The A380 began flying for airlines just in 2007, when Singapore Airlines put the jet into passenger service.
Dubai-based carrier Emirates was an enthusiastic supporter of the jet, ordering nearly half of all the roughly 270 A380s Airbus is expected to have made before the line ends.
Beyond Emirates, however, the A380 never found the broad customer base Airbus envisioned.
No U.S. carriers ever gave serious consideration to ordering the jet. About a dozen other global airlines bought the jet, including Air France, British Airways, Korean Air, Lufthansa and Qantas, among others. But, aside from Emirates, the A380 was just a niche player in the fleets of most airlines to fly it.
For many of the A380’s current operators, the giant jet served as a canvas to create some of the most opulent passenger seats ever.
Singapore Airlines, already regarded as one of the world’s most luxurious carriers, used the A380 to roll out its spacious suites with private sliding doors and separate bed and siting areas. Emirates, along with United Arab Emirates rival Etihad, added showers to their versions of the jet.
Now, though, the line will soon come to an end.
Some will view the Aribus’ move as a validation for Boeing’s focus on its Dreamliner. And, for Airbus, the short-lived run of its signature A380 product will be viewed as an embarrassing miscalculation.

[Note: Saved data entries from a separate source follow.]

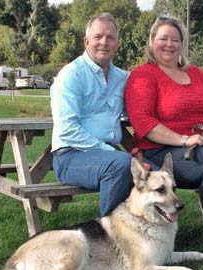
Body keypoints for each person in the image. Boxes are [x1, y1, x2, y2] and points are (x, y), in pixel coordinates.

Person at [124, 15, 203, 247]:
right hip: (162, 149)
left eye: (175, 39)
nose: (169, 44)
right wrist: (183, 139)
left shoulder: (195, 73)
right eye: (163, 38)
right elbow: (144, 123)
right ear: (152, 42)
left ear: (182, 44)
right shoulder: (143, 75)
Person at [50, 13, 133, 217]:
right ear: (86, 41)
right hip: (71, 156)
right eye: (98, 37)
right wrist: (110, 151)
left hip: (109, 153)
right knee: (122, 165)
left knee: (158, 170)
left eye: (110, 37)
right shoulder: (71, 75)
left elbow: (137, 111)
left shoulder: (122, 78)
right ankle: (109, 236)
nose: (104, 42)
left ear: (117, 44)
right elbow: (67, 130)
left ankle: (149, 235)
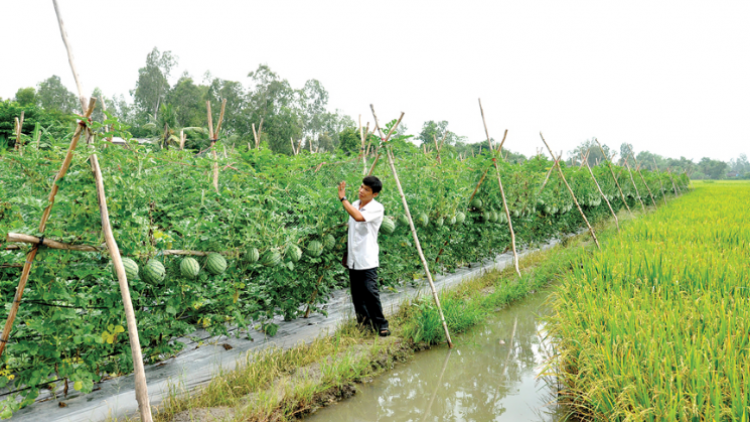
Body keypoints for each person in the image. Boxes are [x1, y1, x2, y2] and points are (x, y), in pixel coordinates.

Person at [337, 176, 390, 337]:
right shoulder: (354, 205)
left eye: (366, 189)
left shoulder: (377, 208)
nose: (361, 191)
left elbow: (358, 217)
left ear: (374, 194)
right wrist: (347, 253)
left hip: (367, 259)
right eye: (361, 187)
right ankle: (364, 324)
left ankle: (381, 324)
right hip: (354, 258)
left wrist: (342, 198)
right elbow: (352, 230)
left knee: (370, 291)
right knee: (357, 295)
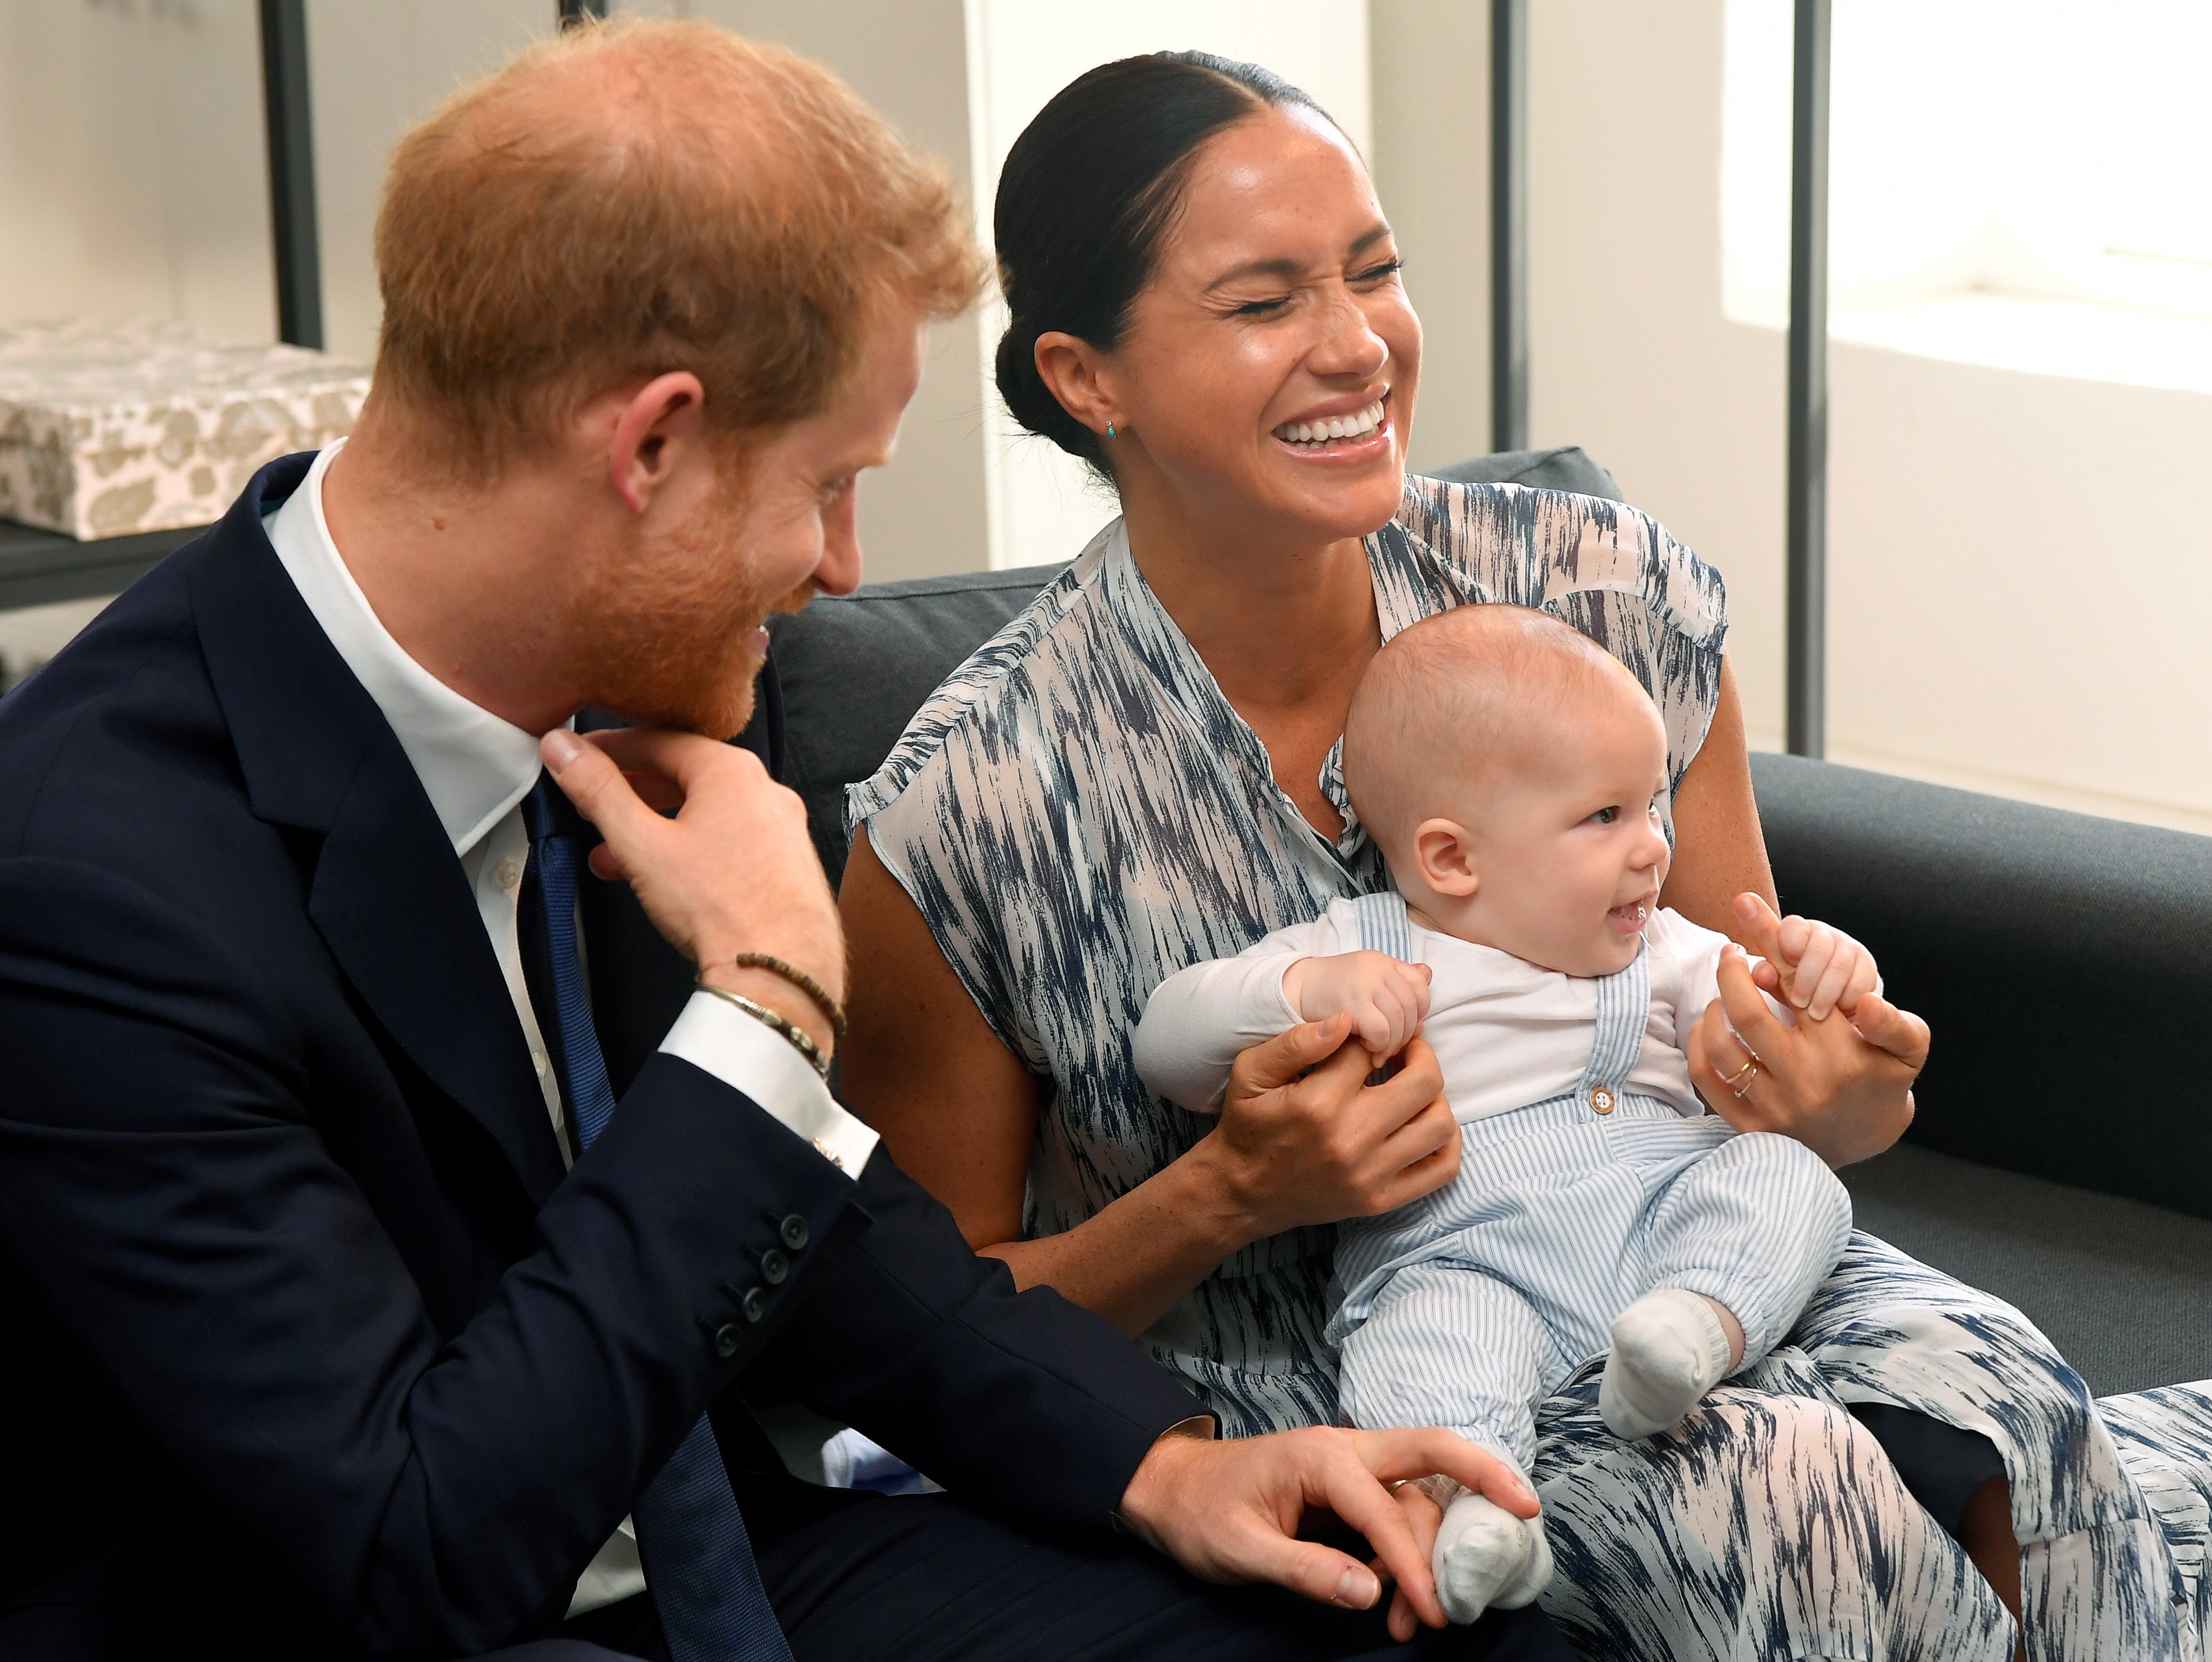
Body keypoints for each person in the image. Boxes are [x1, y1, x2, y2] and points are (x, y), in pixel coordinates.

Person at [0, 22, 1568, 1662]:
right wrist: (759, 1016)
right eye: (828, 484)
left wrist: (1167, 1464)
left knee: (1421, 1626)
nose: (841, 565)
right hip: (370, 1603)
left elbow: (841, 1233)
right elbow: (412, 1543)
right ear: (651, 445)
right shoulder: (92, 887)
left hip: (733, 1556)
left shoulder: (644, 671)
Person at [840, 49, 2186, 1659]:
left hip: (1719, 1261)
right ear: (1086, 376)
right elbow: (922, 1333)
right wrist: (1225, 1196)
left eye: (1374, 271)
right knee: (1783, 1486)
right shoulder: (969, 807)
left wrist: (1836, 1089)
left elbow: (1779, 1048)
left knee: (2014, 1393)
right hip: (1387, 1377)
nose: (1357, 344)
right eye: (1265, 300)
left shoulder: (1599, 596)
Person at [1133, 605, 1885, 1621]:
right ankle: (1480, 1510)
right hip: (1462, 1254)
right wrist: (1305, 989)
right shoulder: (1368, 946)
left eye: (1651, 807)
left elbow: (1768, 1024)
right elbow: (1167, 1044)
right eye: (1604, 817)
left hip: (1663, 1214)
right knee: (1422, 1341)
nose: (1653, 849)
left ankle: (1694, 1330)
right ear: (1450, 861)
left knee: (1790, 1180)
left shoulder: (1660, 948)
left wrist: (1822, 975)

The Associated Press notes that “a pall of mourning hung in the atmosphere Thursday at (the Airbus) headquarters in the southern French city of Toulouse — but there was also a hint of relief after years of straining to keep the A380 alive.”
“It’s a painful decision for us,” CEO Tom Enders said. “We’ve invested a lot of effort, a lot of resources, a lot of sweat … but we need to be realistic.”